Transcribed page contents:
= = =

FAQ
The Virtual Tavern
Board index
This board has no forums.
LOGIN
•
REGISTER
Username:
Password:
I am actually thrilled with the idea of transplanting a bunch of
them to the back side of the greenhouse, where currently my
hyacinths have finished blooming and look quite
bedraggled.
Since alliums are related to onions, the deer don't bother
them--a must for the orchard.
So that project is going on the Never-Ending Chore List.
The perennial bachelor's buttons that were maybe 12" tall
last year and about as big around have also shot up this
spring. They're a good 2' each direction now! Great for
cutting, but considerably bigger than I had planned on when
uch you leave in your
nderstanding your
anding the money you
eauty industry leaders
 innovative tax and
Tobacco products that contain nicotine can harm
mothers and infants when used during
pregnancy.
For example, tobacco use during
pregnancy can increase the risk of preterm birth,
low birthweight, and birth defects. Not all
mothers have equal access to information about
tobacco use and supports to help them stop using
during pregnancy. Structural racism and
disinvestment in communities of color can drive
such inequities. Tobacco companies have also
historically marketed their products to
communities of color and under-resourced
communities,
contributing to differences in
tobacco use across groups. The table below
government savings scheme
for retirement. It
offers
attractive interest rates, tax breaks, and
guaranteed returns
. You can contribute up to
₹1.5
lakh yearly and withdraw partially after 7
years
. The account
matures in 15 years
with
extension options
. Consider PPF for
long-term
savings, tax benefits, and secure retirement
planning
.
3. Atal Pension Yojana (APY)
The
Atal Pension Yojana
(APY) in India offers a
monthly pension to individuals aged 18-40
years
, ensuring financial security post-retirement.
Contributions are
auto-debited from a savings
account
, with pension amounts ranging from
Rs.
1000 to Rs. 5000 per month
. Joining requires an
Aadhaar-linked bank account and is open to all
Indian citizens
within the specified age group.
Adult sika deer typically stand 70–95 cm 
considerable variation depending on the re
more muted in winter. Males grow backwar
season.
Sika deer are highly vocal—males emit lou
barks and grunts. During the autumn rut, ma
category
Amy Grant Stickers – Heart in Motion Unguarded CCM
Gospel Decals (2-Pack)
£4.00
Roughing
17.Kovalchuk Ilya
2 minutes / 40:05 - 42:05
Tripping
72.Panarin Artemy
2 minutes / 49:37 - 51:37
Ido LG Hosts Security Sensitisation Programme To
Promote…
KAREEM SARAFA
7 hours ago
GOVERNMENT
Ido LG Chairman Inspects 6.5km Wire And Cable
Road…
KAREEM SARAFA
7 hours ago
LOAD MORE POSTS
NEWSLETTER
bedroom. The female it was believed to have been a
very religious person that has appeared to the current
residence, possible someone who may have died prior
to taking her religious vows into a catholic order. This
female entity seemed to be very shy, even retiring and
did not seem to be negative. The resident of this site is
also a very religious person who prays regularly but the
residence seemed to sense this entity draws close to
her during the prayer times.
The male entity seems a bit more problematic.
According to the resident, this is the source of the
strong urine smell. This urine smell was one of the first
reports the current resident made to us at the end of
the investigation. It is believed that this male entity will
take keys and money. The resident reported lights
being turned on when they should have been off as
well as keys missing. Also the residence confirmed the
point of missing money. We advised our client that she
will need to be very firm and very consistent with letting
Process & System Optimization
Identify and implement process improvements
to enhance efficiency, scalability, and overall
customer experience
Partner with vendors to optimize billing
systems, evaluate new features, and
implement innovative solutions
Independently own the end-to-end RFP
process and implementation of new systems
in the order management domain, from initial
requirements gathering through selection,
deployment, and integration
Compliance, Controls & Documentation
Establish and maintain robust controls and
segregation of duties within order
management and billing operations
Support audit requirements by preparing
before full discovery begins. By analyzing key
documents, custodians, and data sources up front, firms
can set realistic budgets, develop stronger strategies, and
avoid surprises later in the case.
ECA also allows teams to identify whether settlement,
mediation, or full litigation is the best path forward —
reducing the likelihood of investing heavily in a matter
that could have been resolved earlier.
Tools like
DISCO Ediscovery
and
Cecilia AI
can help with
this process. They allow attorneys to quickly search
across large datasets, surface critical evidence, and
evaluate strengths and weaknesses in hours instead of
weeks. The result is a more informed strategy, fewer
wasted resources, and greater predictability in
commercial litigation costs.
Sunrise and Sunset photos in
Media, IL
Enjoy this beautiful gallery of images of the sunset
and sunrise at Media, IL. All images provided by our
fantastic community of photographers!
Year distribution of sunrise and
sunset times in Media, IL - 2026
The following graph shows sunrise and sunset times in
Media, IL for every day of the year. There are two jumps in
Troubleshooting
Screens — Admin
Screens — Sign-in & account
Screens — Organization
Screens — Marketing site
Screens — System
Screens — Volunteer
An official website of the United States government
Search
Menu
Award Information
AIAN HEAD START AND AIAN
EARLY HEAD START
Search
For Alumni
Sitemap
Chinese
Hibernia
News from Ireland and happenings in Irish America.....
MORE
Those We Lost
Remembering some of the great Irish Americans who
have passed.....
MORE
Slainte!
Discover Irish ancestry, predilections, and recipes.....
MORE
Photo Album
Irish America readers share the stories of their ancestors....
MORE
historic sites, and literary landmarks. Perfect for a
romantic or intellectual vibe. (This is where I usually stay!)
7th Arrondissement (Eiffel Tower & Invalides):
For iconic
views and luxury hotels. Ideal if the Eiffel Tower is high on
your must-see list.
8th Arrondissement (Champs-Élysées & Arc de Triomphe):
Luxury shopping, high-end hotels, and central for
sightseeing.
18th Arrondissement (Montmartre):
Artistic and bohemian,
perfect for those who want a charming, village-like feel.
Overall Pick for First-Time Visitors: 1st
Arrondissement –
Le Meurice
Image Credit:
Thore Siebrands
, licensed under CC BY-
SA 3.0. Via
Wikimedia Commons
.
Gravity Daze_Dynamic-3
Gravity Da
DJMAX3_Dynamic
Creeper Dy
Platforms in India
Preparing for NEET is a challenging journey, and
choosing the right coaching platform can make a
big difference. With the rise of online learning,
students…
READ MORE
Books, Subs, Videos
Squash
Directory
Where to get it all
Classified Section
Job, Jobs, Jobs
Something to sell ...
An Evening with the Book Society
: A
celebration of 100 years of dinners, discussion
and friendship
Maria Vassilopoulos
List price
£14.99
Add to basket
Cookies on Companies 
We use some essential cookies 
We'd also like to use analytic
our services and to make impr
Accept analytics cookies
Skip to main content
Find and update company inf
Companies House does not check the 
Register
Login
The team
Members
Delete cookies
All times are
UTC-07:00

= = =

Your task: Rewrite the rows from the first line through the line containing "more muted in winter. Males grow backwar", swapping every "communities" for "neighborhoods" and leaving everything else unchanged.

The answer:
FAQ
The Virtual Tavern
Board index
This board has no forums.
LOGIN
•
REGISTER
Username:
Password:
I am actually thrilled with the idea of transplanting a bunch of
them to the back side of the greenhouse, where currently my
hyacinths have finished blooming and look quite
bedraggled.
Since alliums are related to onions, the deer don't bother
them--a must for the orchard.
So that project is going on the Never-Ending Chore List.
The perennial bachelor's buttons that were maybe 12" tall
last year and about as big around have also shot up this
spring. They're a good 2' each direction now! Great for
cutting, but considerably bigger than I had planned on when
uch you leave in your
nderstanding your
anding the money you
eauty industry leaders
 innovative tax and
Tobacco products that contain nicotine can harm
mothers and infants when used during
pregnancy.
For example, tobacco use during
pregnancy can increase the risk of preterm birth,
low birthweight, and birth defects. Not all
mothers have equal access to information about
tobacco use and supports to help them stop using
during pregnancy. Structural racism and
disinvestment in neighborhoods of color can drive
such inequities. Tobacco companies have also
historically marketed their products to
neighborhoods of color and under-resourced
neighborhoods,
contributing to differences in
tobacco use across groups. The table below
government savings scheme
for retirement. It
offers
attractive interest rates, tax breaks, and
guaranteed returns
. You can contribute up to
₹1.5
lakh yearly and withdraw partially after 7
years
. The account
matures in 15 years
with
extension options
. Consider PPF for
long-term
savings, tax benefits, and secure retirement
planning
.
3. Atal Pension Yojana (APY)
The
Atal Pension Yojana
(APY) in India offers a
monthly pension to individuals aged 18-40
years
, ensuring financial security post-retirement.
Contributions are
auto-debited from a savings
account
, with pension amounts ranging from
Rs.
1000 to Rs. 5000 per month
. Joining requires an
Aadhaar-linked bank account and is open to all
Indian citizens
within the specified age group.
Adult sika deer typically stand 70–95 cm 
considerable variation depending on the re
more muted in winter. Males grow backwar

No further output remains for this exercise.